TEXTE SOURCE ▸
###
Temps de lecture : 5 min
Deux pays dominent plus de 50 % de la riziculture mondiale : la Chine et l’Inde. La Chine n’exporte pratiquement jamais et elle importe relativement souvent pour gonfler ses énormes stocks, par peur de manquer. L’Inde, hors période électorale, exporte une partie de sa production, faisant en quelque sorte fi de la malnutrition qui continue à y faire de véritables ravages. Le réchauffement climatique menace structurellement cette production et on n’arrive plus à augmenter ni les surfaces ni les rendements dans la plupart des pays producteurs. À cela s’ajoute à court terme, la décision de l’Inde (avec des élections en vue), de fermer ses frontières et de privilégier sa propre population. Conséquence, malgré des stocks mondiaux au plus haut, le prix du riz, au plus de haut depuis 15 ans, fait peser le risque d’aggravation de la faim dans de nombreux pays d’Asie et d’Afrique où cette céréale est au cœur de l’alimentation.
###
CONSIGNE ▸
Rédigez la suite du texte sur la riziculture mondiale, à partir de sa dernière phrase. Les lignes ci-après proviennent d'une autre source.

DONNÉES FOURNIES ▸
###
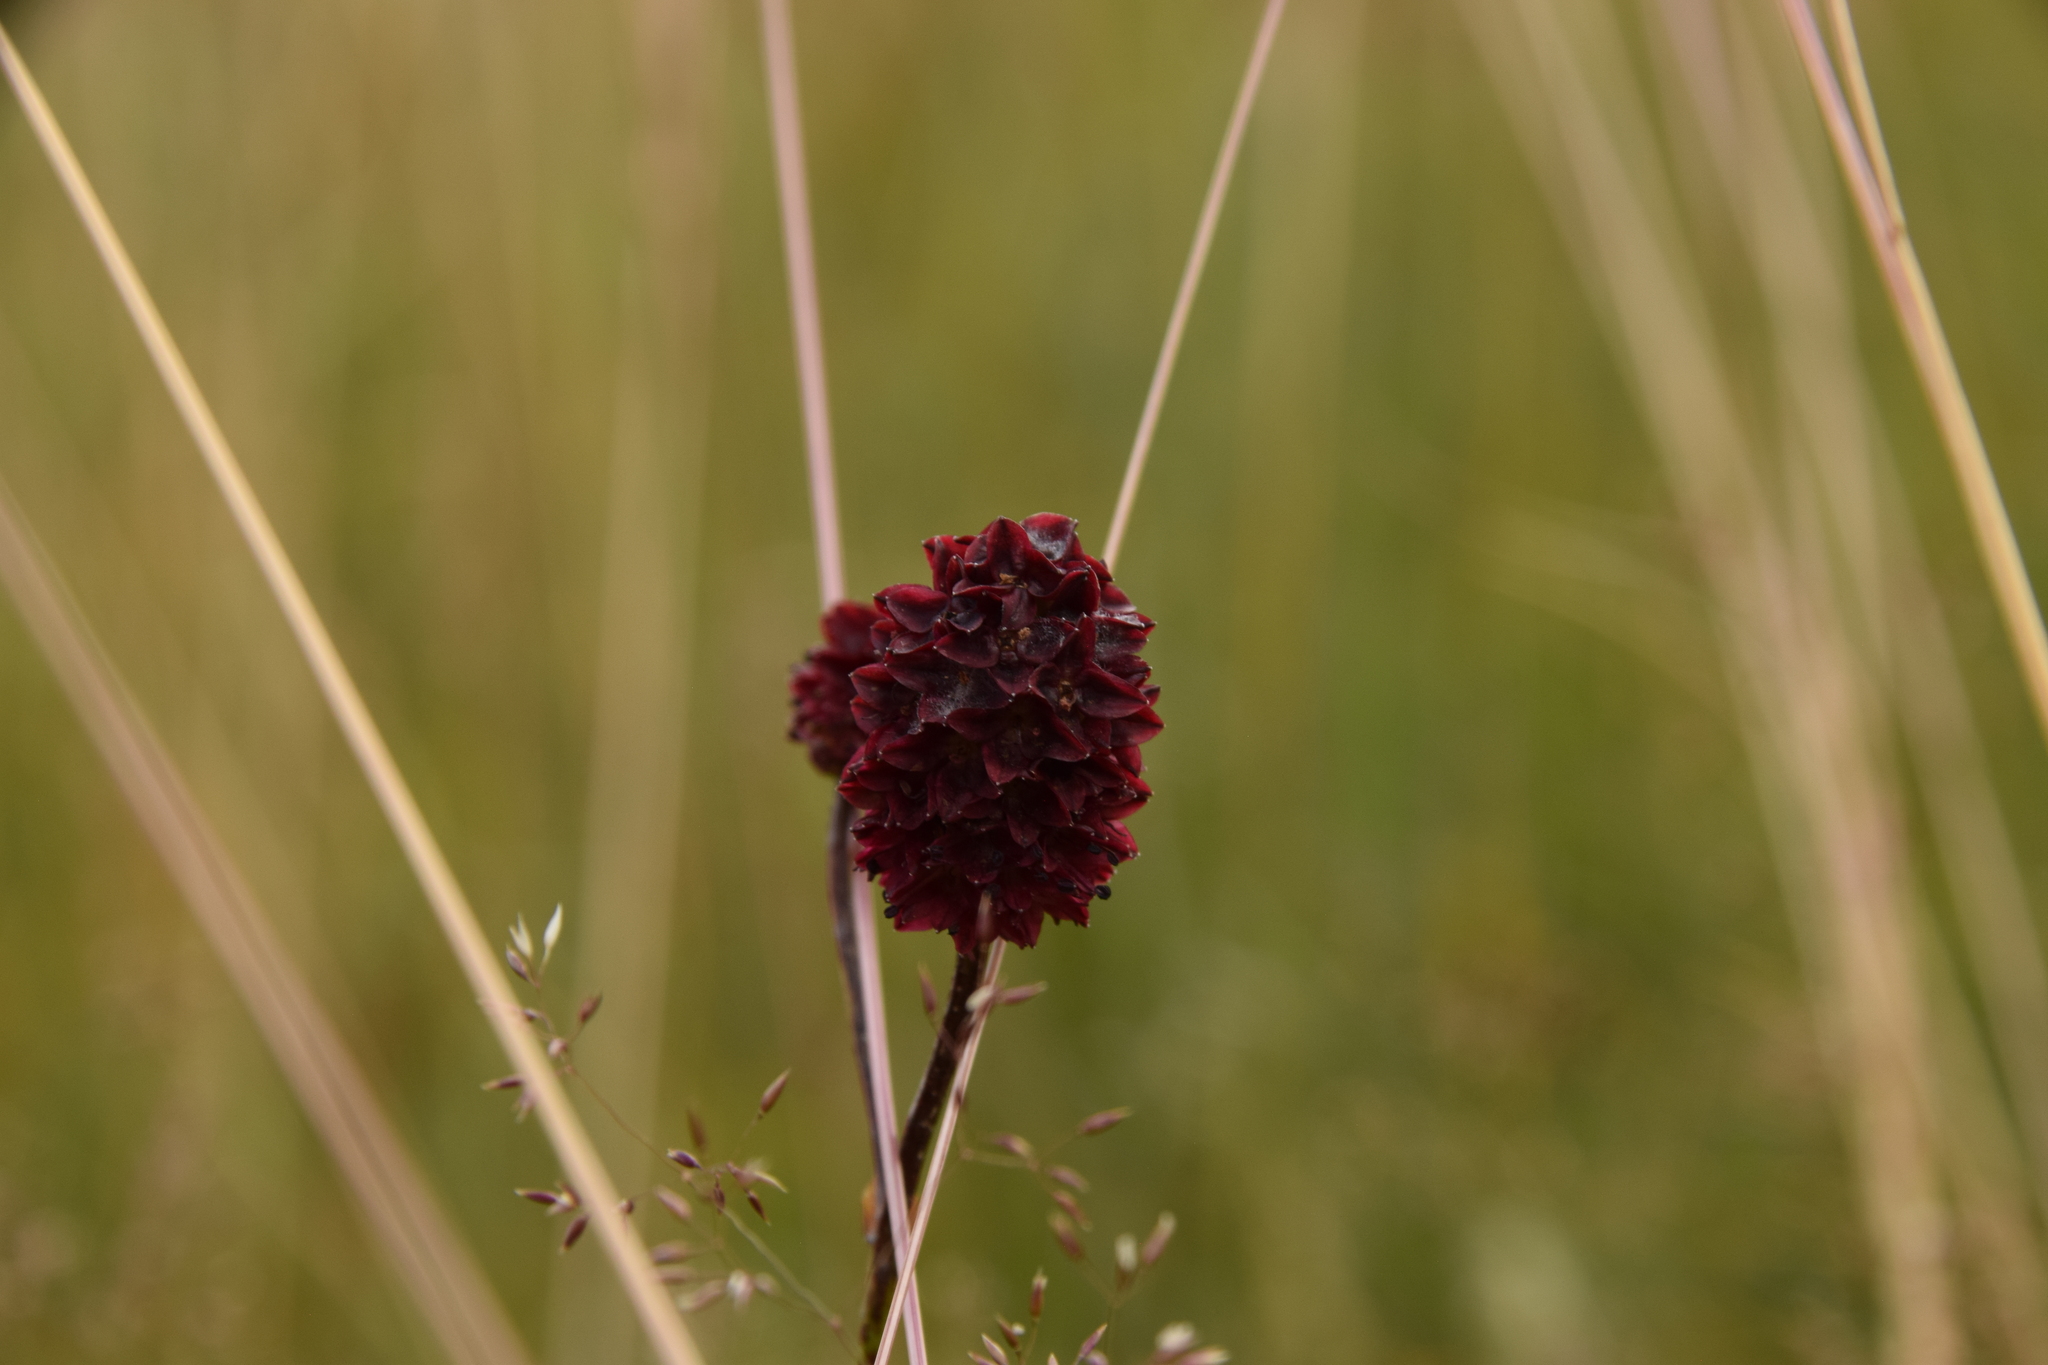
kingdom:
###
RÉPONSE ▸
On l’avait écrit dès octobre 2022 : « Le riz sera plus rare et plus cher en 2023 »… et l’on est vraiment désolé de voir cette dure réalité : le prix mondial du riz a augmenté de 30 % depuis le début de l’année, avec une brusque accélération pendant l’été (+9,8% en aout 2023, d’après la dernière actualisation de l’Indice FAO des prix des produits alimentaires). Ce prix est dorénavant au plus haut depuis 15 ans, depuis l’année 2007 et ses émeutes de la faim dans 35 pays du monde !
On y lisait : « selon USDA (United States Department of Agriculture), la production de riz devrait baisser en moyenne de 2 % par an, en raison de l’évolution climatique. En fait, sur les 142 millions d’hectares de rizières en Asie, on estime que 16 millions sont menacés par la salinité, 22 millions par les inondations, et 23 millions par la sécheresse, et certaines parfois par les 3 successivement ! Par exemple, plus de la moitié du delta du Mékong au Vietnam, où vivent 17 millions de personnes qui assurent 50 % de la production agricole du pays, devrait être inondée en 2050 ».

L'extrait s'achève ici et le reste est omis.